--- Input records ---
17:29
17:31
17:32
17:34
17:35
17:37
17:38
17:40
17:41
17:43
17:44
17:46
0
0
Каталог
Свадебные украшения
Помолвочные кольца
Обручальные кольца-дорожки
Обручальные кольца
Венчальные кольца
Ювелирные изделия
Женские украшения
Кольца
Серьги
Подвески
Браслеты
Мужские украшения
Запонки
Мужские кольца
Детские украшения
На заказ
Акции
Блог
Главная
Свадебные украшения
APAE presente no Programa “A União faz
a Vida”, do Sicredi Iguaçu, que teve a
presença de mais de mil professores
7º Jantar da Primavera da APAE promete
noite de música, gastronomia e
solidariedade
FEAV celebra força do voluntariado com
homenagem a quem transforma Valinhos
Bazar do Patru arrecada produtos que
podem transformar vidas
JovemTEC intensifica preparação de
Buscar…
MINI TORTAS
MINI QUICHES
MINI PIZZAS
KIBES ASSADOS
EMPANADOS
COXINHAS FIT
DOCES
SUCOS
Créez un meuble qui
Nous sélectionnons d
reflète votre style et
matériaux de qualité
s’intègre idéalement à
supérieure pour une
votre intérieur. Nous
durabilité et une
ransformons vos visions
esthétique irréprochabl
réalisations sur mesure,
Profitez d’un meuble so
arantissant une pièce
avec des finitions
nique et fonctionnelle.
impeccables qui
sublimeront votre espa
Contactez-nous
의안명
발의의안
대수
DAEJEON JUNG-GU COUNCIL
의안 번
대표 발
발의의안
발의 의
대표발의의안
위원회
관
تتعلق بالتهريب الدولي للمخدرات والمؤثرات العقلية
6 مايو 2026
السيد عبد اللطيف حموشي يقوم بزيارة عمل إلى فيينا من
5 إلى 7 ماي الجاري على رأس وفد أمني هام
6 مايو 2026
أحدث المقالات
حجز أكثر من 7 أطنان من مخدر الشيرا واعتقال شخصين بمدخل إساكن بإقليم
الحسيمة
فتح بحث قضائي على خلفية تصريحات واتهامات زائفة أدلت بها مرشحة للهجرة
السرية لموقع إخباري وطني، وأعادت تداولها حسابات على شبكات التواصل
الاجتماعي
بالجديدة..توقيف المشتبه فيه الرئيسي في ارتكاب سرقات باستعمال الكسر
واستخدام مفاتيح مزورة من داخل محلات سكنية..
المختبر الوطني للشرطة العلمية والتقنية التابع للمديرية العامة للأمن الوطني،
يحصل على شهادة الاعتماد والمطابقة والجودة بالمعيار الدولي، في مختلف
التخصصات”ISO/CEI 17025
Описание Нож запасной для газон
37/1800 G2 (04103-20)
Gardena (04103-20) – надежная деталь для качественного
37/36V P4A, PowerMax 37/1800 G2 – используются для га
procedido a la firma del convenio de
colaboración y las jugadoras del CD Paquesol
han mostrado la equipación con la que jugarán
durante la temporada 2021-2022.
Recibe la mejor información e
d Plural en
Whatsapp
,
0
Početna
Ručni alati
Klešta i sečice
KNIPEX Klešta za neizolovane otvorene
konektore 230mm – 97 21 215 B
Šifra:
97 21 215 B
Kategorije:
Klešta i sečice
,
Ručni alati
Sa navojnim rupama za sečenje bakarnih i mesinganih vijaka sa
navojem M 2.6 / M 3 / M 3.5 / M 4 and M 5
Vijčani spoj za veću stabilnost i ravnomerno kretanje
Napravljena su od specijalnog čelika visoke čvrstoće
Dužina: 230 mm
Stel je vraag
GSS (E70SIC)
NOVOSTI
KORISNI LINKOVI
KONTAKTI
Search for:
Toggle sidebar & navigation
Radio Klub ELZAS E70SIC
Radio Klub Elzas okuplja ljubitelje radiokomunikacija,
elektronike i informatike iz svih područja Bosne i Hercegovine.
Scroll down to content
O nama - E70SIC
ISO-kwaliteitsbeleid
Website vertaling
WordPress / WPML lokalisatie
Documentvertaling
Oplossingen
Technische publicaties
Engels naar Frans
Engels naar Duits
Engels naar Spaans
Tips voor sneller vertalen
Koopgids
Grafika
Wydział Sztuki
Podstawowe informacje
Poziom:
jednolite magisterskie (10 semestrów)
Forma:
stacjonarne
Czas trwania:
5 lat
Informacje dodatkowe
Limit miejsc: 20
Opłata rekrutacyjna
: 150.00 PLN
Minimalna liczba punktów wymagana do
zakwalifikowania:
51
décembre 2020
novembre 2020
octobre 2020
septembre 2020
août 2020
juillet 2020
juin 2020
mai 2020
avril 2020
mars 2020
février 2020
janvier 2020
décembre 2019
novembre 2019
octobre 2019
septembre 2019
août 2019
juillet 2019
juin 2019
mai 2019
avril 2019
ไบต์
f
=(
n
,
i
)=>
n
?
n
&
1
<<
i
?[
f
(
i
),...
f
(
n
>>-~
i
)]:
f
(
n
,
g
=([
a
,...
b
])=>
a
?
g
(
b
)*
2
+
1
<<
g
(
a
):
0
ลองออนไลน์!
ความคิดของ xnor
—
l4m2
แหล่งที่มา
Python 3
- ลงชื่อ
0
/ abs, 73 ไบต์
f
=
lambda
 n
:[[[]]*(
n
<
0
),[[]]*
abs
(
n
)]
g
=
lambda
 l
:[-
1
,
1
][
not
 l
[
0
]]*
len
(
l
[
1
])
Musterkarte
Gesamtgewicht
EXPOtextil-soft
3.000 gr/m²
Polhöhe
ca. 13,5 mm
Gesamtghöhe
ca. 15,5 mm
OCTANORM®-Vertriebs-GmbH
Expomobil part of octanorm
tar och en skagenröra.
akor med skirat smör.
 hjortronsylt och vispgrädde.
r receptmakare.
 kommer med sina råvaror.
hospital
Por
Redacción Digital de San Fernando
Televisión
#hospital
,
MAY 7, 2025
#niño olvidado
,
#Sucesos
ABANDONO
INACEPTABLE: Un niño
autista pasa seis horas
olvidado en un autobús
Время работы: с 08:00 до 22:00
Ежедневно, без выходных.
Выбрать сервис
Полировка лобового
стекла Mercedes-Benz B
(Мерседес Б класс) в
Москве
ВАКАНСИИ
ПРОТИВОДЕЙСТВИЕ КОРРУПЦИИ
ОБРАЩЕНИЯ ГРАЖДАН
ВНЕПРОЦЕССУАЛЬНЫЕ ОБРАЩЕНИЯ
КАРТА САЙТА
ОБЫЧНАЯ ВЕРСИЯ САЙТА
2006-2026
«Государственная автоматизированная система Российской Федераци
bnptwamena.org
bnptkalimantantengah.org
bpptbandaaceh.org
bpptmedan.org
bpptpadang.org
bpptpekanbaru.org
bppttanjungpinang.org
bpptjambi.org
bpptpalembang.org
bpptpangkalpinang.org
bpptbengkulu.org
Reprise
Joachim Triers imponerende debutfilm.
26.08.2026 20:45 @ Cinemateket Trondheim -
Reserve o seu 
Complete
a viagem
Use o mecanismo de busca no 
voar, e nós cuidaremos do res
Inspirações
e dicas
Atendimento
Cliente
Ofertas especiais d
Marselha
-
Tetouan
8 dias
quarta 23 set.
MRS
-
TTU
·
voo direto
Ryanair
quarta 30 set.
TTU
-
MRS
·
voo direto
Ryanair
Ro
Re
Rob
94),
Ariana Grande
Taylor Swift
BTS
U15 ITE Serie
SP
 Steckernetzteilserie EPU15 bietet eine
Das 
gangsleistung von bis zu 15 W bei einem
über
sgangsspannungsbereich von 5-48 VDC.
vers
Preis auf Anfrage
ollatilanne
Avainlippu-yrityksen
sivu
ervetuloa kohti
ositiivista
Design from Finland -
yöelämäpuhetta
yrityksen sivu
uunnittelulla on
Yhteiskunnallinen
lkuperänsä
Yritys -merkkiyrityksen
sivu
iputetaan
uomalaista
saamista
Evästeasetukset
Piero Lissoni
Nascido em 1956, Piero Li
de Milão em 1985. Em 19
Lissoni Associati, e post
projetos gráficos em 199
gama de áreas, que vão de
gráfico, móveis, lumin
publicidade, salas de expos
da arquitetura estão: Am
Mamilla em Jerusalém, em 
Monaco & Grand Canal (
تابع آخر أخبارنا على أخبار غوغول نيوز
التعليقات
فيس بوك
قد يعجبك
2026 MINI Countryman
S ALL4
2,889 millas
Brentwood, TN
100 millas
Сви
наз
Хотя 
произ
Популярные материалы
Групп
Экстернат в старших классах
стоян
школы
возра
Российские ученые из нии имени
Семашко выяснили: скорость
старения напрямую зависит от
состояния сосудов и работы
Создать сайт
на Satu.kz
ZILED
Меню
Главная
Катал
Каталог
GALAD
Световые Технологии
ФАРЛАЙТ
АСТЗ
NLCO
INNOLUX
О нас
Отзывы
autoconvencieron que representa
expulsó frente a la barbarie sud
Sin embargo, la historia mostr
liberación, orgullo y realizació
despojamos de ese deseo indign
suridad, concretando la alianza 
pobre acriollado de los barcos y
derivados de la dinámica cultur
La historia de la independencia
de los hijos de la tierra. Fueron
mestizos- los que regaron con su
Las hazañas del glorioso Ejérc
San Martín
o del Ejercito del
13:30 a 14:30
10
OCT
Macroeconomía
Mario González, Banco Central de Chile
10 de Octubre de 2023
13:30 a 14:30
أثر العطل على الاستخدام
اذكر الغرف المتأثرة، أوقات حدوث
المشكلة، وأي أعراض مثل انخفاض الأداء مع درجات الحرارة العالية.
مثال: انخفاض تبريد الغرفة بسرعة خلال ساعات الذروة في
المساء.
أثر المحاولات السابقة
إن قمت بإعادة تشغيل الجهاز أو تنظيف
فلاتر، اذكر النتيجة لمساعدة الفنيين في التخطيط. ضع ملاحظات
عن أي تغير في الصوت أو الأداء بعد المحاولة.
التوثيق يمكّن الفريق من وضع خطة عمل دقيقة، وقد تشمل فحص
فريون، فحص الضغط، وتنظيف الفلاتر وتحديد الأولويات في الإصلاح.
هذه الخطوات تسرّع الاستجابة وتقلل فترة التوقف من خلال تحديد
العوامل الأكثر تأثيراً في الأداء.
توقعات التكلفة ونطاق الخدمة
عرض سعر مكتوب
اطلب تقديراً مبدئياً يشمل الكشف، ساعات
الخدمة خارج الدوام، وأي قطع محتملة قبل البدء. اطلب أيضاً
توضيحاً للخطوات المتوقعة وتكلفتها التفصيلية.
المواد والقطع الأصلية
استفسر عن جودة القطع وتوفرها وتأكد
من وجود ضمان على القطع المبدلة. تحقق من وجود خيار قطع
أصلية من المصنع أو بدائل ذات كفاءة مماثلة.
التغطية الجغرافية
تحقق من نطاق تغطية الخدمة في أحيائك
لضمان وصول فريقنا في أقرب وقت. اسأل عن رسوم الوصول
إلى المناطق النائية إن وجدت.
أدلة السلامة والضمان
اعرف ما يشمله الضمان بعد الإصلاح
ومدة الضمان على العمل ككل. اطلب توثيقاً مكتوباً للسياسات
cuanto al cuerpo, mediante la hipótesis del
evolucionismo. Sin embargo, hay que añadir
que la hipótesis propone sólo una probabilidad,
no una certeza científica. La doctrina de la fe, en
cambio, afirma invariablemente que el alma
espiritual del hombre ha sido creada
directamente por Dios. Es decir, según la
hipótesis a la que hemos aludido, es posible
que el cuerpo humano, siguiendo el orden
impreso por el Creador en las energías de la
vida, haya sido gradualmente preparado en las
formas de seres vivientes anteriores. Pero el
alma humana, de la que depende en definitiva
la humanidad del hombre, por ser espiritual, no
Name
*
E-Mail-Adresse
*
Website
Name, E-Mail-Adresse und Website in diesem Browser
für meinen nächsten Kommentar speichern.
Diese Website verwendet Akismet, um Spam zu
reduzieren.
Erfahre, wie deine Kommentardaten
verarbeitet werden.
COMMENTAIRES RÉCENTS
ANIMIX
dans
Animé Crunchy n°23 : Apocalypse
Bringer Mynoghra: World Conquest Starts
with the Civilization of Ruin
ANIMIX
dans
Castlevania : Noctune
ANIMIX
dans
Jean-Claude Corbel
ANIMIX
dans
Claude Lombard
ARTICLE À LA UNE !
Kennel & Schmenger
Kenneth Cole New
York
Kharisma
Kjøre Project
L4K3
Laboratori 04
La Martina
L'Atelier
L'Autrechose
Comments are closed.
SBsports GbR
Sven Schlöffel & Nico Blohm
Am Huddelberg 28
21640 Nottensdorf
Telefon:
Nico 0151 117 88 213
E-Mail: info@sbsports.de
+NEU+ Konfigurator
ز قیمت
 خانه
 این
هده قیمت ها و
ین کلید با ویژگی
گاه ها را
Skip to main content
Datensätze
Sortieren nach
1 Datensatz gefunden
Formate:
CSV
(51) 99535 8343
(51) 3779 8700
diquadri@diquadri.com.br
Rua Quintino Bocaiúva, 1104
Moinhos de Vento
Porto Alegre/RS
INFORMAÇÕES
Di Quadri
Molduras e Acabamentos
---
### Exercise description
Select all lines with the word "Nico" from the entries above.

### Reply
Sven Schlöffel & Nico Blohm
Nico 0151 117 88 213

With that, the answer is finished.